## Task prompt:
Copy out each line of the material in which the word "stress" appears.

## Material for this task:
= = = = =

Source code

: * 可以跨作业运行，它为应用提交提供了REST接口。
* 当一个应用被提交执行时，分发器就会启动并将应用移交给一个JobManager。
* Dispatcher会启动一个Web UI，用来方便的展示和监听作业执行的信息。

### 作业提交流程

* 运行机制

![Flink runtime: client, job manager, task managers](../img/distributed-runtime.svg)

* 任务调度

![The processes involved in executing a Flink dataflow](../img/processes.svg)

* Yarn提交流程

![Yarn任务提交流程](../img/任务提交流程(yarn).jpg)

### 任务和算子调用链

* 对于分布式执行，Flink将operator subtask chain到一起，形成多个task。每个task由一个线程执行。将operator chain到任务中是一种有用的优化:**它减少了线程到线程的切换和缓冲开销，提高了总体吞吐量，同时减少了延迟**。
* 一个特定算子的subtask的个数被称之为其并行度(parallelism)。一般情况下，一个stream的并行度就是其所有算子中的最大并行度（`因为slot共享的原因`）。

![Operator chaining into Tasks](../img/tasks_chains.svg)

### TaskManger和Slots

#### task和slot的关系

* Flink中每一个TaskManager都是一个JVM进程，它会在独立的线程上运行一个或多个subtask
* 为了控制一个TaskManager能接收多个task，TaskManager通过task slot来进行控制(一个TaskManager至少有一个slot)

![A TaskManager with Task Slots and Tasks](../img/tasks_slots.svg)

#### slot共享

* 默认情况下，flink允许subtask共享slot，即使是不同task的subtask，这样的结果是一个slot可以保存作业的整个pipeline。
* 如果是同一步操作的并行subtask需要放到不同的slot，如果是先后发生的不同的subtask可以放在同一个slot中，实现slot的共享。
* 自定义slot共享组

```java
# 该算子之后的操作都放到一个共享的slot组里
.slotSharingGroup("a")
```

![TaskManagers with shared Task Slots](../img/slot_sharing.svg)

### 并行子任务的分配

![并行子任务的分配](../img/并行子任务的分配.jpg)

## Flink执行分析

= = = = =

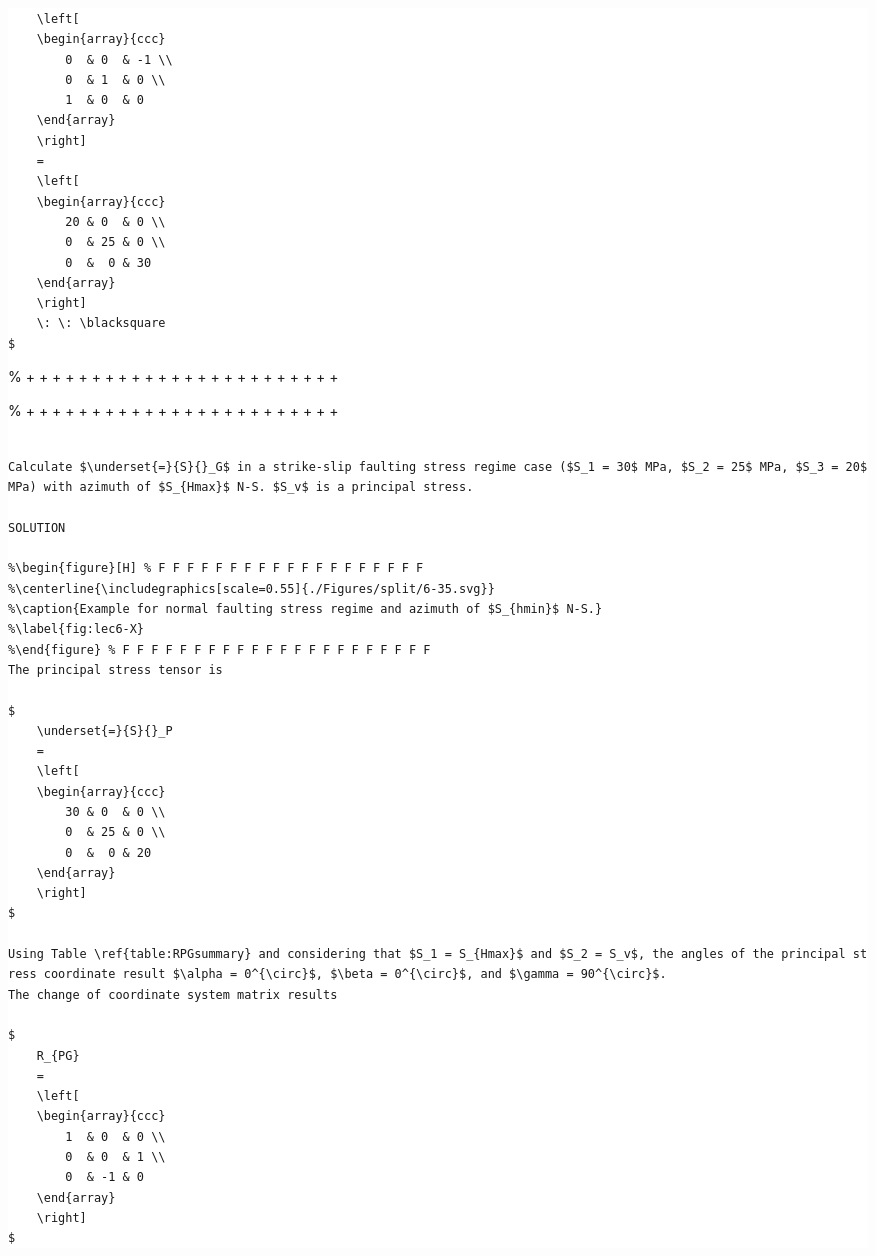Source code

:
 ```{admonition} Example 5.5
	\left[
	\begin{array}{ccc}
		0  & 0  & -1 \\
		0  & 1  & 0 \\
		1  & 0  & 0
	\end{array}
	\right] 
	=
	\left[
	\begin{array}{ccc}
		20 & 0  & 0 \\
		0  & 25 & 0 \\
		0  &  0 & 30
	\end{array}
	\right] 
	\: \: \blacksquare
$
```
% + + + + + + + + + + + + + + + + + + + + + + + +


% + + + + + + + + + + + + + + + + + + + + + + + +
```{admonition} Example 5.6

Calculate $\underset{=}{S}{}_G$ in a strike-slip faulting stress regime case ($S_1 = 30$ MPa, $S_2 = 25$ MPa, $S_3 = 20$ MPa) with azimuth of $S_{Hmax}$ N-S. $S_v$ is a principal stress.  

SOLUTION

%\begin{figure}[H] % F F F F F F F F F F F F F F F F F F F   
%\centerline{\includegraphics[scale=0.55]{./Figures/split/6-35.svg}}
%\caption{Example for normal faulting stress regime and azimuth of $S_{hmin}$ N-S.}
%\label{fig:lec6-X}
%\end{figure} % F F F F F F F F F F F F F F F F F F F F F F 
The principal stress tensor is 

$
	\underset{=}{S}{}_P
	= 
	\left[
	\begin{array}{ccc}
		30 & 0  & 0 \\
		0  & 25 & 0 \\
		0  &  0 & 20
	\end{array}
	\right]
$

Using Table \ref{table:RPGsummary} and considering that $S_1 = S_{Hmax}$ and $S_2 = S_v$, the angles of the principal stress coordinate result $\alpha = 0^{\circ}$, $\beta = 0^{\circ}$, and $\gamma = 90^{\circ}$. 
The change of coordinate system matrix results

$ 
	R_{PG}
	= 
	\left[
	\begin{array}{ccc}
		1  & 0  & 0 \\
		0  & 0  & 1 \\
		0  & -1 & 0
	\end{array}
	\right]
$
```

= = = = =

## Exercise response:
Calculate $\underset{=}{S}{}_G$ in a strike-slip faulting stress regime case ($S_1 = 30$ MPa, $S_2 = 25$ MPa, $S_3 = 20$ MPa) with azimuth of $S_{Hmax}$ N-S. $S_v$ is a principal stress.  
%\caption{Example for normal faulting stress regime and azimuth of $S_{hmin}$ N-S.}
The principal stress tensor is 
Using Table \ref{table:RPGsummary} and considering that $S_1 = S_{Hmax}$ and $S_2 = S_v$, the angles of the principal stress coordinate result $\alpha = 0^{\circ}$, $\beta = 0^{\circ}$, and $\gamma = 90^{\circ}$. 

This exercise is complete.